Base–ribose interactions

The version of FR3D tested at the time of writing this manuscript had a minor implementation issue that affected the detection of base–ribose contacts, as it also tested the position of a phosphate atom. Since the phosphate atom is irrelevant to base–ribose contacts, we removed that condition from our classifier. As a result, ClaRNA detects some pairs of residues as base–ribose interactions that are valid, but have been discarded by the FR3D implementation used at the time of ClaRNA development. We describe such cases on ClaRNA web page (with interactive browser as Online material O4 and the full list of doublets as Online Material O8). This issue has been communicated to the developers of FR3D.

CONCLUSIONS

ClaRNA is a new method for computational classification of contacts in RNA 3D structures. It uses a completely different approach than other methods developed so far, namely, it relies on a reference data set resulting from a consensus classification obtained from other methods, combined with expert assessment. The only exceptions are base–ribose and base–phosphate interactions which are currently detected exclusively by FR3D according to the classification proposed by the Leontis group. Therefore, for these types of contacts, FR3D is the only external classifier we could use to generate the reference set. Of course, this causes some bias, but to our knowledge, there is no other classifier that we could include.
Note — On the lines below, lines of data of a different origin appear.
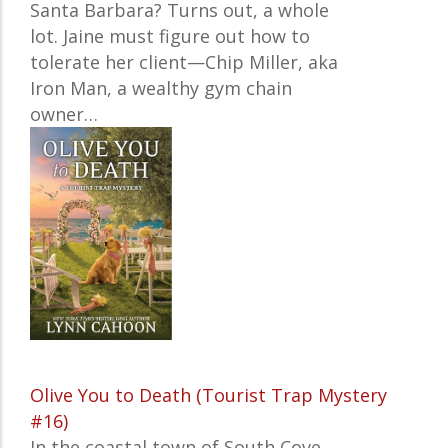
Santa Barbara? Turns out, a whole
lot. Jaine must figure out how to
tolerate her client—Chip Miller, aka
Iron Man, a wealthy gym chain
owner…
Olive You to Death (Tourist Trap Mystery
#16)
In the coastal town of South Cove,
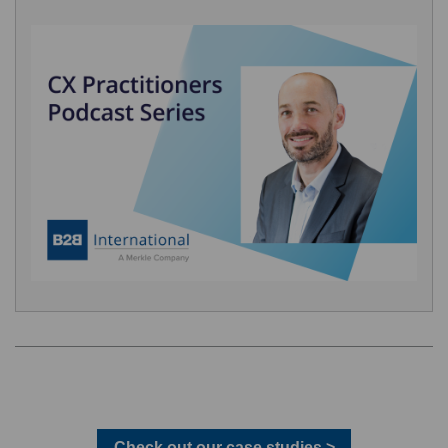
Check out our case studies >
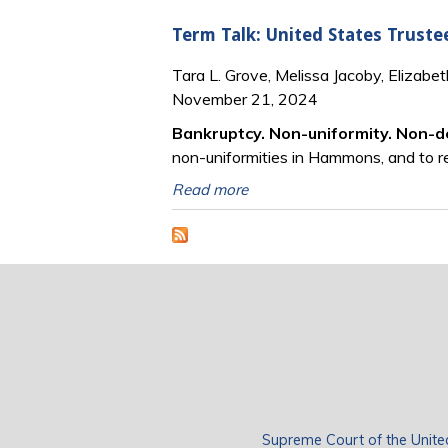
Term Talk: United States Truste
Tara L. Grove, Melissa Jacoby, Elizabe
November 21, 2024
Bankruptcy. Non-uniformity. Non-d
non-uniformities in Hammons, and to r
Read more
Supreme Court of the Unite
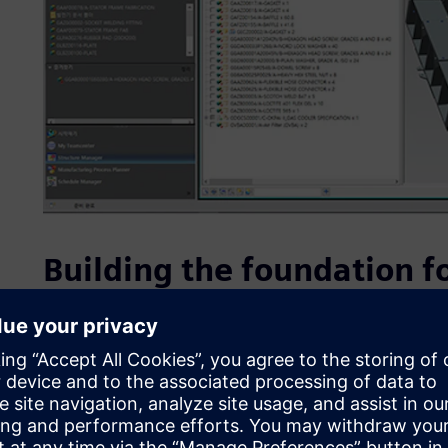
Building the foundation fo
DHIC is driving company-wide innovation and preparing for 
factories. The company aims to use the digital information 
product manufacturing, addressing all issues (including h
before the actual product is produced. DHIC sought to im
reduce problem-solving costs to gain a competitive edge i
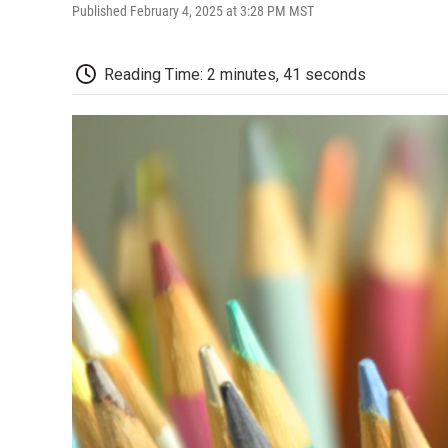
Published February 4, 2025 at 3:28 PM MST
Reading Time: 2 minutes, 41 seconds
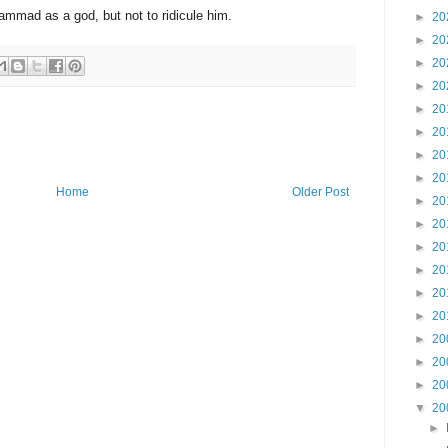
mmad as a god, but not to ridicule him.
►
20
►
20
►
20
►
20
►
20
►
20
►
20
►
20
Home
Older Post
►
20
►
20
►
20
►
20
►
20
►
20
►
20
►
20
►
20
▼
20
►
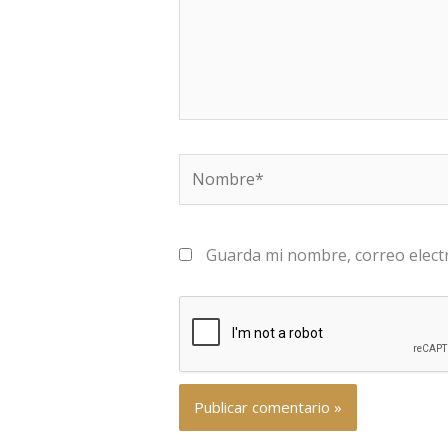
Nombre*
Guarda mi nombre, correo elect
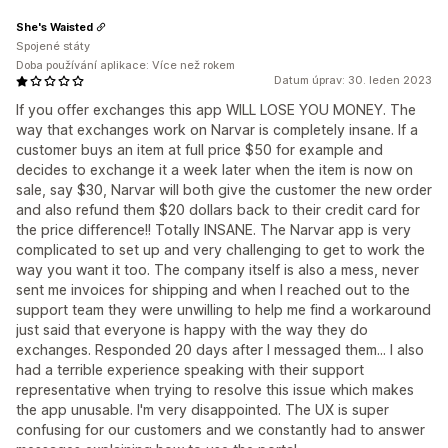
She's Waisted
Spojené státy
Doba používání aplikace: Více než rokem
Datum úprav: 30. leden 2023
If you offer exchanges this app WILL LOSE YOU MONEY. The
way that exchanges work on Narvar is completely insane. If a
customer buys an item at full price $50 for example and
decides to exchange it a week later when the item is now on
sale, say $30, Narvar will both give the customer the new order
and also refund them $20 dollars back to their credit card for
the price difference!! Totally INSANE. The Narvar app is very
complicated to set up and very challenging to get to work the
way you want it too. The company itself is also a mess, never
sent me invoices for shipping and when I reached out to the
support team they were unwilling to help me find a workaround
just said that everyone is happy with the way they do
exchanges. Responded 20 days after I messaged them... I also
had a terrible experience speaking with their support
representative when trying to resolve this issue which makes
the app unusable. I'm very disappointed. The UX is super
confusing for our customers and we constantly had to answer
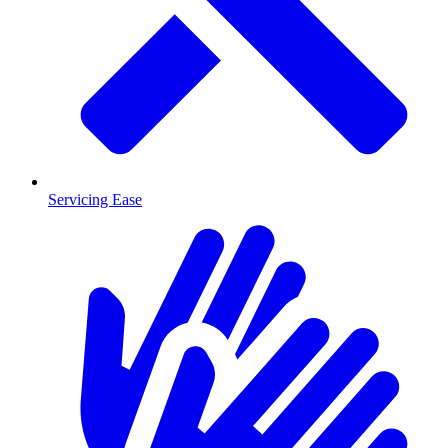
Servicing Ease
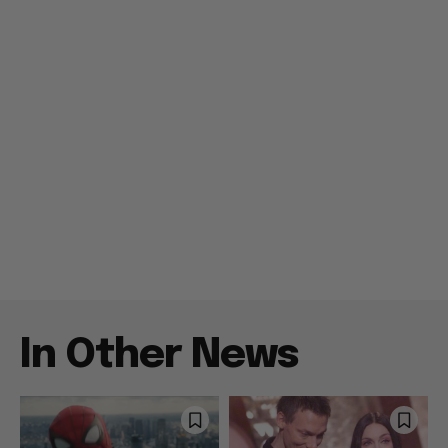
In Other News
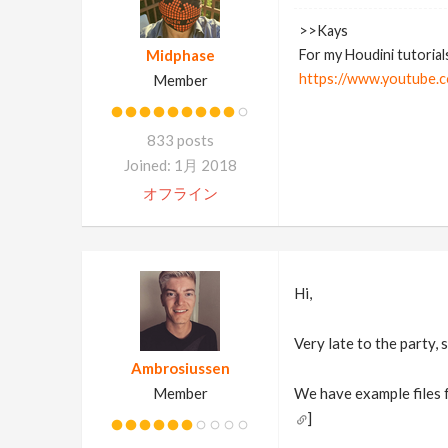
>>Kays
Midphase
For my Houdini tutorial
https://www.youtube.c
Member
833 posts
Joined: 1月 2018
オフライン
Hi,
Very late to the party, s
Ambrosiussen
Member
We have example files f
]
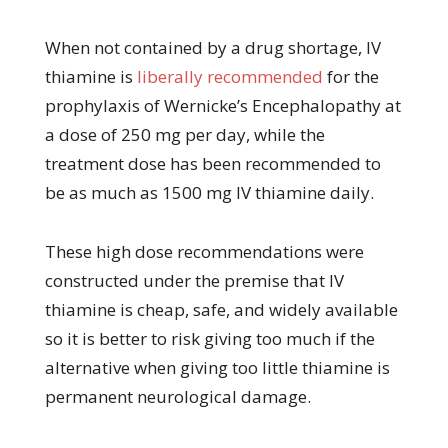
When not contained by a drug shortage, IV
thiamine is
liberally recommended
for the
prophylaxis of Wernicke’s Encephalopathy at
a dose of 250 mg per day, while the
treatment dose has been recommended to
be as much as 1500 mg IV thiamine daily.
These high dose recommendations were
constructed under the premise that IV
thiamine is cheap, safe, and widely available
so it is better to risk giving too much if the
alternative when giving too little thiamine is
permanent neurological damage.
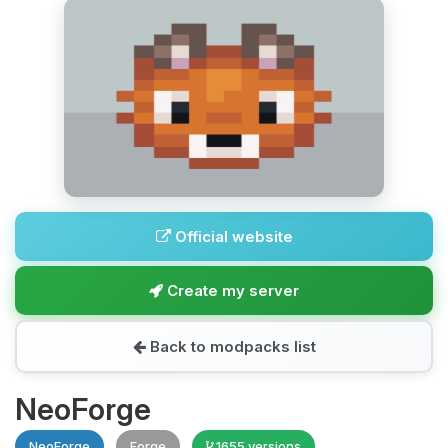
Official website
Create my server
Back to modpacks list
NeoForge
NeoForge
Forge
1655 versions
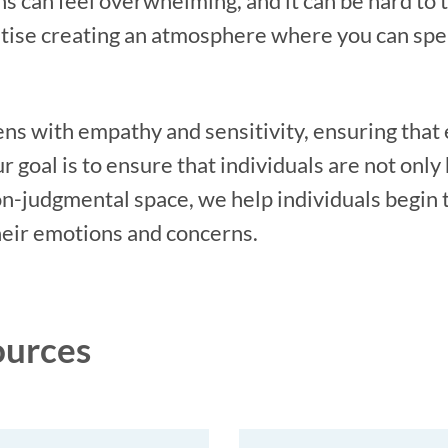
s can feel overwhelming, and it can be hard to 
ritise creating an atmosphere where you can sp
ns with empathy and sensitivity, ensuring that
 goal is to ensure that individuals are not only 
on-judgmental space, we help individuals begin 
heir emotions and concerns.
ources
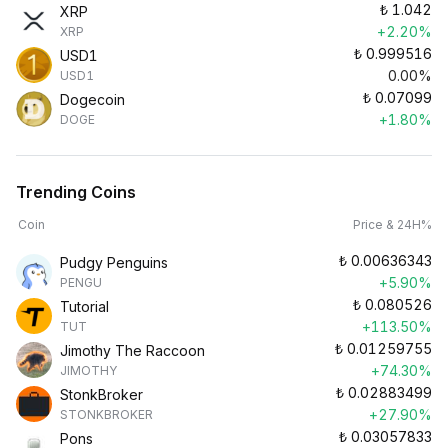
₺
1.042
XRP
+2.20%
XRP
₺
0.999516
USD1
0.00%
USD1
₺
0.07099
Dogecoin
+1.80%
DOGE
Trending Coins
Coin
Price & 24H%
₺
0.00636343
Pudgy Penguins
+5.90%
PENGU
₺
0.080526
Tutorial
+113.50%
TUT
₺
0.01259755
Jimothy The Raccoon
+74.30%
JIMOTHY
₺
0.02883499
StonkBroker
+27.90%
STONKBROKER
₺
0.03057833
Pons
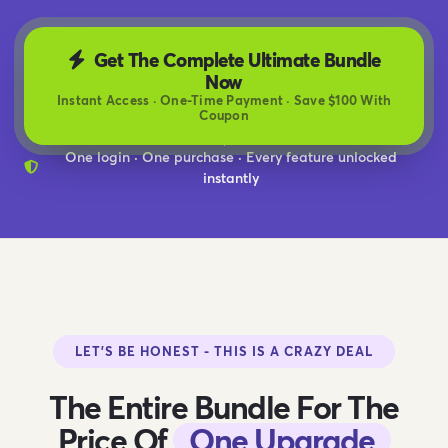
Get The Complete Ultimate Bundle
Now
Instant Access · One-Time Payment · Save $100 With
Coupon
One login · One purchase · Every feature unlocked
instantly
LET'S BE HONEST - THIS IS A CRAZY DEAL
The Entire Bundle For The
Price Of
One Upgrade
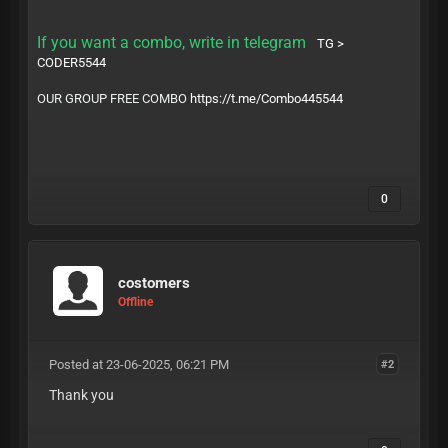
If you want a combo, write in telegram
TG >
CODER5544
OUR GROUP FREE COMBO
https://t.me/Combo445544
0
costomers
Offline
Posted at 23-06-2025, 06:21 PM
#2
Thank you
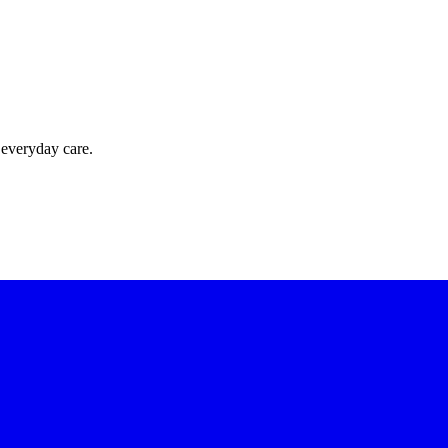
 everyday care.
Unlike other methods, it was developed to detect suboptimal contacts, to facilitate model building based on limited experimental observations and to guide refinement of models obtained from homology modeling that may contain various distortions. The set of contact classes reported by ClaRNA can be easily extended to incorporate other types of structures or subtypes of spatial relations between ribonucleotide residues. In the future, ClaRNA will also be extended to enable detection and classification RNA–ligand and RNA–protein interactions. ClaRNA is freely available via a web server that includes an extensive set of tools for processing and visualizing structural information about RNA molecules, including comparison of results with those available from other methods.

SUPPLEMENTARY DATA

Supplementary Data are available at NAR Online.

SUPPLEMENTARY DATA

Acknowledgments

We would like to thank Wayne Dawson, Michał Boniecki, Grzegorz Łach and Juliusz Stasiewicz for critical reading of the manuscript and useful comments. We also thank the developers of MC-Annotate, RNAView and FR3D for discussions and for making their software available. We would also like to thank Arkadiusz Chworoś for valuable comments on ClaRNA web sever.

FUNDING

European Research Council [ERC, StG RNA+P = 123D to J.M.B.]; National Science Center [2011/01/D/NZ1/00212 to G.Ch.]; Polish Ministry of Science and Higher Education [Iuventus 0586/IP3/2011/71 to T.W., POIG.02.03.00–00–003/09 to J.M.B.]. Funding for open access charge: ERC [StG RNA+P = 123D to J.M.B.].

Conflict of interest statement. None declared.